Another important operation is “filter”, which as the name implies, can implement filters on the input and produce funneled RDD. Next, “distinct” gives unique values from a given input. If we want a randomized input, we can apply a “sample” function to produce random RDD. Finally, we can combine RDD’s together using “union”, or “intersection”, or “subtract”, or “cartesian”.
All the above can be done using Pig or Hive, Spark is just a little bit more powerful and popular.
For example, let’s say we want to take an RDD of integers as input and square them. All we do is use SparkContext (sc) object, parallelize the number to create a simple RDD that contains the value i.e. each row has one column.
myrdd = sc.parallelize([2,4,6,8,10])
squarerdd = myrdd.map(lambda x : x * x)
Second line above is saying take each input row from myrdd, call it x, and then return the value x2. This will output sequence 4, 16, 36, 64, 100 essentially squares of the input. Looks pretty trivial but the concept here is defining the function inline, taking the value as input, processing,
and outputting in the same line. We are inputting a lambda function as input to the map function of Spark. This is a simple example of functional programming i.e. we are defining functions that can transform inputs and specify them as arguments to other functions.
This dataset is quite small, but imagine extremely large dataset of similar nature as input, Spark can get us the output at lightning fast speed.
There are more things we can do with RDD essentially transform them into something else, for example, what if we want to reduce inputs ? These are called RDD actions.
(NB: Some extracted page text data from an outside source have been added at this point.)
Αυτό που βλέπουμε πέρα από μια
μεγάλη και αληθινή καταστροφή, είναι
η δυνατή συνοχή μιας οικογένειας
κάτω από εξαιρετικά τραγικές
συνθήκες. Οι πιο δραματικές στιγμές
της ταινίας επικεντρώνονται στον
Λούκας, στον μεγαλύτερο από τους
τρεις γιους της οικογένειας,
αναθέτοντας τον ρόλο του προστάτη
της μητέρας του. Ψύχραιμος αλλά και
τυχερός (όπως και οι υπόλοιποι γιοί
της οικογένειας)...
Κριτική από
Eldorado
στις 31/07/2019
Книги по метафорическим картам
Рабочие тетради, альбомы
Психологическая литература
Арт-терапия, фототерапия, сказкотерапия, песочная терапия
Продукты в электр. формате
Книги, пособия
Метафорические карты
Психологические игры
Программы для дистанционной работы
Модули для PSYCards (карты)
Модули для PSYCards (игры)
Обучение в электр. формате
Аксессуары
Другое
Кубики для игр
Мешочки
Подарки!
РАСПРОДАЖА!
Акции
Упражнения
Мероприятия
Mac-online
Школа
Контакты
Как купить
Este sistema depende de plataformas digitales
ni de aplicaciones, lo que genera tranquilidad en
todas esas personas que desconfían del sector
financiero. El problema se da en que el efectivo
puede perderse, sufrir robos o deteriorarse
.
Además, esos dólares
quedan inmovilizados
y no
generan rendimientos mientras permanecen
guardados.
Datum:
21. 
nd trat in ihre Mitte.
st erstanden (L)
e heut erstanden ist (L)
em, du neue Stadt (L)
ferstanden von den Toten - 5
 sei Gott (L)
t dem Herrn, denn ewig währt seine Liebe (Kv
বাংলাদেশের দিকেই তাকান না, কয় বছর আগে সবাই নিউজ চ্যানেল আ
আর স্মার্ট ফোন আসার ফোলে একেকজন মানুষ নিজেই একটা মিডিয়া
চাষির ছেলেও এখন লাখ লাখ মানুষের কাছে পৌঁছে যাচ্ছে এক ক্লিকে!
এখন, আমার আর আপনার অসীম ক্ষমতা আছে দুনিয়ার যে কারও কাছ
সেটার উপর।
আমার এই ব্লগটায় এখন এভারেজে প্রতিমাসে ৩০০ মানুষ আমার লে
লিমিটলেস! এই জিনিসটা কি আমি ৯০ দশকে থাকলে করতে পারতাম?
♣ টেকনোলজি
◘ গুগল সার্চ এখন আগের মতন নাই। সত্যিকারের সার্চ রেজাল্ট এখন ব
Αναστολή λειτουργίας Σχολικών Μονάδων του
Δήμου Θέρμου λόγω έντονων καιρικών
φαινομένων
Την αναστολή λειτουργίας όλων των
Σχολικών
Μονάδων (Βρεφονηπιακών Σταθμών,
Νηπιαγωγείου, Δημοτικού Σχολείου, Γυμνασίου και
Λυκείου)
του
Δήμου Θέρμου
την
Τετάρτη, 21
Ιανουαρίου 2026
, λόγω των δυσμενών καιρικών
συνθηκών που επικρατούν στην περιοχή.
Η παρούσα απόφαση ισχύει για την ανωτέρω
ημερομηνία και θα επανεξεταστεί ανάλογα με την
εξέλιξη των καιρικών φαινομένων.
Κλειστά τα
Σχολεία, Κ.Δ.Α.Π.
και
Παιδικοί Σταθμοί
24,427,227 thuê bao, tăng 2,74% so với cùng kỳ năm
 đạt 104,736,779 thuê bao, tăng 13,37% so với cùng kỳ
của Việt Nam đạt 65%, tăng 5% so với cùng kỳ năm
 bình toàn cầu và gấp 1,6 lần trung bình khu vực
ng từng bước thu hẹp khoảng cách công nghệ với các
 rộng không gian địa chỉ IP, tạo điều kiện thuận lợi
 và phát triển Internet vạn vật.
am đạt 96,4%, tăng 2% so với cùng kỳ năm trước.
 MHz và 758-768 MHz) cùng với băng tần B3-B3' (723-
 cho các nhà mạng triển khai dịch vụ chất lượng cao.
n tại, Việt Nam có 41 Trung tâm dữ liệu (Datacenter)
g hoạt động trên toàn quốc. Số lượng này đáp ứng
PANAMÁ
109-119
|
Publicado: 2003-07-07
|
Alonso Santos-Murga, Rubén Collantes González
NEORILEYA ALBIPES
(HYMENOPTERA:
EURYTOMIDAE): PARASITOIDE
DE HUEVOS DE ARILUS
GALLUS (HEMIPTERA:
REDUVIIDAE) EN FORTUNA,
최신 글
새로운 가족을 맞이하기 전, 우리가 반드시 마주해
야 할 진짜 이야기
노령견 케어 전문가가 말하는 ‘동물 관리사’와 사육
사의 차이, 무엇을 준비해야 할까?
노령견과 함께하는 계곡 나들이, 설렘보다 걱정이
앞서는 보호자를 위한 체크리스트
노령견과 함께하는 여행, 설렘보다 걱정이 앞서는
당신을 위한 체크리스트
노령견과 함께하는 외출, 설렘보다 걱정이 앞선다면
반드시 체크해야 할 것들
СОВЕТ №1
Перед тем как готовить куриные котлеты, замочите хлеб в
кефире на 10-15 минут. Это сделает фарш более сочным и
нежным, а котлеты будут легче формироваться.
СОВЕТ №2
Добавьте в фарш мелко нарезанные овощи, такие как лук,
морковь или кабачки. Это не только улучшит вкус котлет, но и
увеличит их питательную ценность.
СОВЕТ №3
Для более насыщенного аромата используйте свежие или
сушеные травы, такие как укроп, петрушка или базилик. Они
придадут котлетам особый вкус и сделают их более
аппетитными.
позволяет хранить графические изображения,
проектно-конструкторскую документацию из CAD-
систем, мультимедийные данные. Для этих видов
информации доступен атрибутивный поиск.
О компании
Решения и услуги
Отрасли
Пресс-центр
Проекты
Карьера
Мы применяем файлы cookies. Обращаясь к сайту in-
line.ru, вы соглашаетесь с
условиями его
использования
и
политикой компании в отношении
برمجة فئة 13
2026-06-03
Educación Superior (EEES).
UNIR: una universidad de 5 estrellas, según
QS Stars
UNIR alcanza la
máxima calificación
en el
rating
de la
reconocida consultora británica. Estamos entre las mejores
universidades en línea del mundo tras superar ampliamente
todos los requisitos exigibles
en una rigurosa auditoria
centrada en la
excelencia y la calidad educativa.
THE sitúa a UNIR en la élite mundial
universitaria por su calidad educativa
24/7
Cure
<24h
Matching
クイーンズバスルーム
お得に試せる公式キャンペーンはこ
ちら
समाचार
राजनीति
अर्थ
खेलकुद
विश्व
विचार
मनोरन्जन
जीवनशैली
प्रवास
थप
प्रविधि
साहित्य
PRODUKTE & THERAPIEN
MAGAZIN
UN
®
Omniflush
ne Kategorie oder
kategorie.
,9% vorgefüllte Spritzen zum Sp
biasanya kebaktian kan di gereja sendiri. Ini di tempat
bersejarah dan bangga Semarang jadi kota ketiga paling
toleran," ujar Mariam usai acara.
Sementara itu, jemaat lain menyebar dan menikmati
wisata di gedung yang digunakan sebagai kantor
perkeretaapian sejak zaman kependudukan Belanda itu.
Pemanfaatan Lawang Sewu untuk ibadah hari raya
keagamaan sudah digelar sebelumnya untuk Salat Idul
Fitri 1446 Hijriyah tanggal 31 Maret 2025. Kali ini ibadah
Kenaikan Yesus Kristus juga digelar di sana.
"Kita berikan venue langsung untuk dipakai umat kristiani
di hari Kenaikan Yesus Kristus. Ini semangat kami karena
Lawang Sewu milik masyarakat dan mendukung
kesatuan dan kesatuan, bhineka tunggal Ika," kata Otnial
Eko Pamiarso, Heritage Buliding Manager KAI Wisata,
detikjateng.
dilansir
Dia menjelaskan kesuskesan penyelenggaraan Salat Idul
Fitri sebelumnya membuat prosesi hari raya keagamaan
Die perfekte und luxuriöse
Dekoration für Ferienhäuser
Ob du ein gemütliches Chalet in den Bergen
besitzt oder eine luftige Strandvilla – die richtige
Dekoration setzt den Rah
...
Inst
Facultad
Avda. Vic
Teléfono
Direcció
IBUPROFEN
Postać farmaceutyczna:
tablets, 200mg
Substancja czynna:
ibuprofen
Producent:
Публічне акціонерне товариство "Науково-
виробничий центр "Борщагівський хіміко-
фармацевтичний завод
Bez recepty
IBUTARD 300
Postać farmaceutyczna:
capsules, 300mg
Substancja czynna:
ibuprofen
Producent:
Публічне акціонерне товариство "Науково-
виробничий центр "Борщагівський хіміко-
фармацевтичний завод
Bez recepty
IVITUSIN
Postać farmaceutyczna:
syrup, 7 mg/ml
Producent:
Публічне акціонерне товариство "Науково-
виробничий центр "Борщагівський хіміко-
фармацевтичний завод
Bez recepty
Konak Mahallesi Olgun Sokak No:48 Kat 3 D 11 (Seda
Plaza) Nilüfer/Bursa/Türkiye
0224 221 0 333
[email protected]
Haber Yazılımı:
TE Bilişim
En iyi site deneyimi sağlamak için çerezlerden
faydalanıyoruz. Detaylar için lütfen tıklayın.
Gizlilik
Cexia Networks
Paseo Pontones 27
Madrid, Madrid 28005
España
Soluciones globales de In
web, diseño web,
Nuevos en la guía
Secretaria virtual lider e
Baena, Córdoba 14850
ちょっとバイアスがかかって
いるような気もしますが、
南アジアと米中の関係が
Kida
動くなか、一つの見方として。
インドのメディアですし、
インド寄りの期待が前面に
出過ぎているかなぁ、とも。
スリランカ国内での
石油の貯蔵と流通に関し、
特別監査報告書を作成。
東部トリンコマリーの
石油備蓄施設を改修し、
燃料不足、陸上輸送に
Here are few examples of RDD actions:
- collect : it will take all input of RDD and condense into a driver script as python object
- count: as name suggest, will give number of rows in the RDD
- countByValue: return tally by each unique value and count of those values
- take: this can return say top 10 results of RDD
- top : same idea as take, top few rows of an RDD (useful for debugging)
- reduce : allows to combine all the values associated with a unique key (similar to map reduce)
- There are more actions…
In Spark nothing actually happens unless one of the above actions is called upon an RDD. Before this, all Spark is doing is building a chain of dependency internal graph, but not taking any other action. Only when action is called, then Spark figures out the quickest graph through those dependencies and it is at that point it kicks off the job on a cluster. This could be confusing at first as we debug our program, but as we go along and call the actions, the nature of Spark becomes much clearer. This is one of the main reasons for the speed of Spark.